Problem to work on: Beginning with the line that contains "Table 3. Sensitivity", reproduce the remaining lines of the material exactly, up to and including the last one, but no pictures.

Supplied information:
☆ ☆ ☆

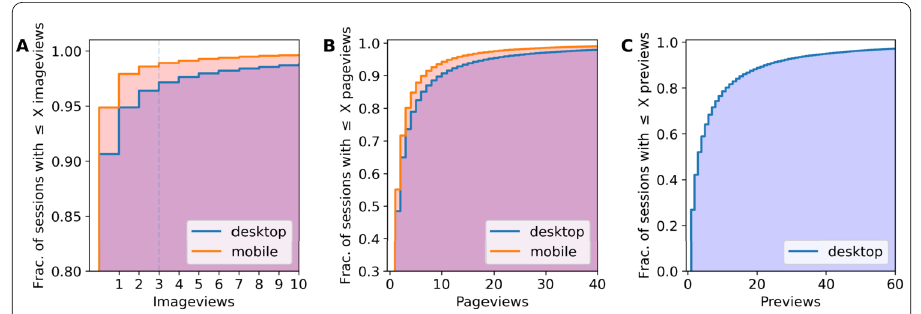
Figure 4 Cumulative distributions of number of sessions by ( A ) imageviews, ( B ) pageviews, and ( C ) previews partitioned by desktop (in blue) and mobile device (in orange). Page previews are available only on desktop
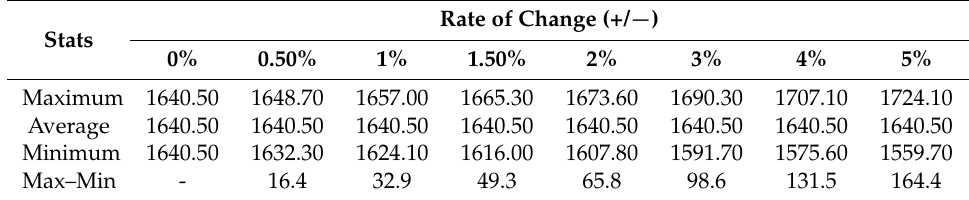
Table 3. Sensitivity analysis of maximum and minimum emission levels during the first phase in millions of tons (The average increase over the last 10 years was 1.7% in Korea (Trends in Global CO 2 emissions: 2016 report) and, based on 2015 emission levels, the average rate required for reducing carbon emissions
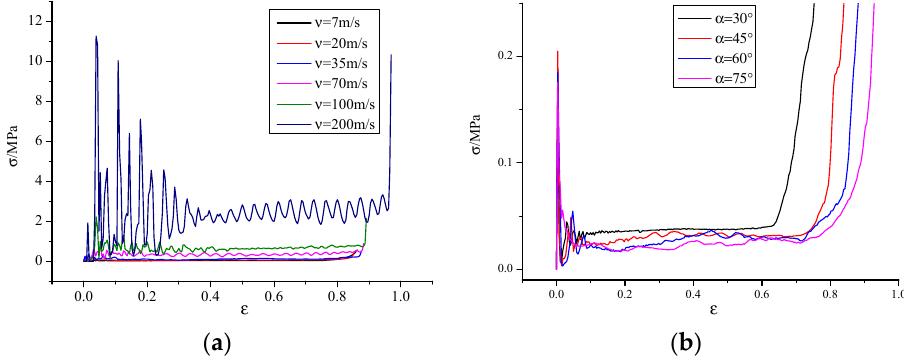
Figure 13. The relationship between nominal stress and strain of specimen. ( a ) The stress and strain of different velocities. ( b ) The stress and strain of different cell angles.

☆ ☆ ☆

Result below:
Table 3. Sensitivity analysis of maximum and minimum emission levels during the first phase in millions of tons (The average increase over the last 10 years was 1.7% in Korea (Trends in Global CO 2 emissions: 2016 report) and, based on 2015 emission levels, the average rate required for reducing carbon emissions
Figure 13. The relationship between nominal stress and strain of specimen. ( a ) The stress and strain of different velocities. ( b ) The stress and strain of different cell angles.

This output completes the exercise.